**Selected extract**

Svalbard (previously known as Spitsbergen), is a pristine Arctic wilderness about midway between continental Norway (of which it is politically a part) and the North Pole. This stunningly scenic archipelago, with its jagged peaks, breathtaking fjords, and abundant glaciers is one of the most popular places to go and find Polar Bears. But there are many other attractions, such as Walrus, whales including Blue and Beluga Whales, Arctic Fox, Ivory Gull, Little Auk (Dovekie), Atlantic Puffin, Thick-billed Murre (Brunnich’s Guillemot), Black Guillemot, King Eider, breeding-plumaged Red (Grey) Phalarope, breeding-plumaged Red-throated Loon (Diver) and more. We started and ended our week-long cruise in Longyearbyen, a truly fascinating town of just over 2,000 human inhabitants and the northernmost town in the world. The pack ice map dictated our route more than any prior planning could have done, and in fact we were forced to take a completely different route than the one that had been planned. What an amazing adventure it turned out to be, and we were pleased to find all our targets. What follows below is a brief trip diary mentioning the main wildlife we managed to locate. If you want the detailed ship log, which gives sea temperatures, GPS co-ordinates, and a lot of other information for each day of the trip, please e-mail [email protected]. This current report serves mainly to show you what to expect mammal- and birdwise on our annual Svalbard cruise – details of next year’s cruise can be found here.
The route we wanted to sail (above) didn’t happen because of pack ice, but we still saw all our targets.
Day 1, 21st June 2019. Embarkation and sailing Isfjorden and then southward
Tim and Kay had arrived a couple of days early and had already joined a whale-watching and a birding tour around Longyearbyen. They’d found King Eider, Pink-footed Goose, the hrota subspecies of Brant (Pale-bellied Brent) Goose, breeding-plumaged Red (Grey) Phalarope, Rock Ptarmigan (aka “Roof Ptarmigan”, as it was actually sitting on someone’s roof), Arctic Fox, Svalbard Reindeer (an endemic subspecies), and last but not least Blue Whale among other goodies.
The ship cast off around 6.30 p.m. and sailed through the beautiful Isfjorden (one of Svalbard’s longest fjords, within which Longyearbyen lies). Because of the current pack ice map we knew that we’d be unable to take our expected route along the western side of Spitsbergen (the biggest island of the Svalbard Archipelago, and also the previous name of the entire archipelago when it was controlled by the Dutch rather than the Norwegians). So we decided to head south then east, to avoid the impenetrable pack ice. While traversing the fjord and also when we reached the open sea we found Common Eider, stacks of graceful Northern Fulmars, Black-legged Kittiwake, Atlantic Puffin, Thick-billed Murre (Brunnich’s Guillemot), Black Guillemot, Little Auk (Dovekie), and Parasitic Jaeger.
By morning we had made it as far as Hornsund, Spitsbergen’s southernmost fjord.
Fabulous Arctic scenery: Svalbard is awesome!
More fabulous Svalbard scenery.

**Extracted records**

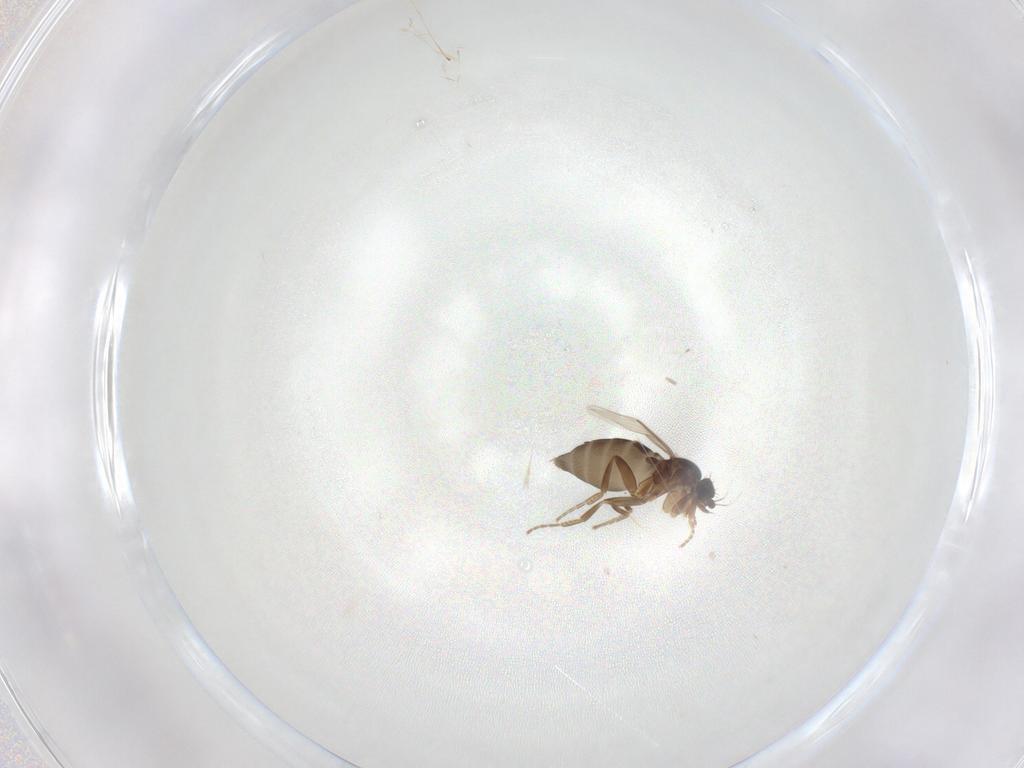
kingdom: Animalia
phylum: Arthropoda
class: Insecta
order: Diptera
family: Phoridae
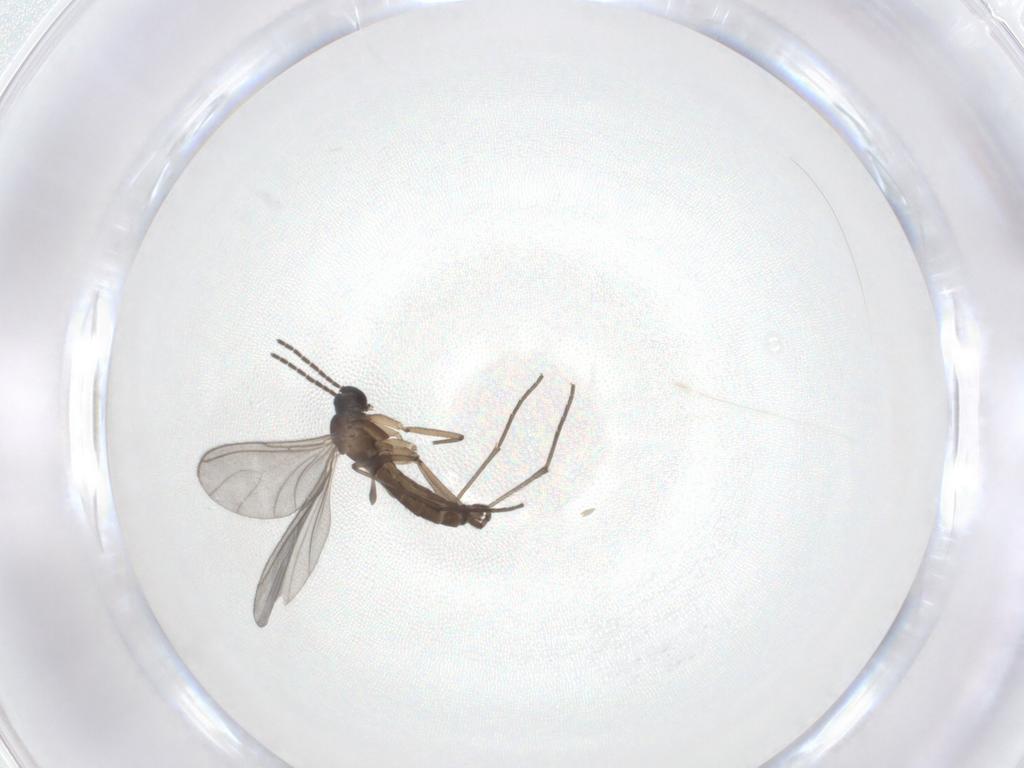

**What to produce**
From the Svalbard trip report, list every bird the group found on Day 1 while traversing the fjord and after reaching the open sea.

**Complete response**
- Common Eider
- Northern Fulmar
- Black-legged Kittiwake
- Atlantic Puffin
- Thick-billed Murre (Brunnich's Guillemot)
- Black Guillemot
- Little Auk (Dovekie)
- Parasitic Jaeger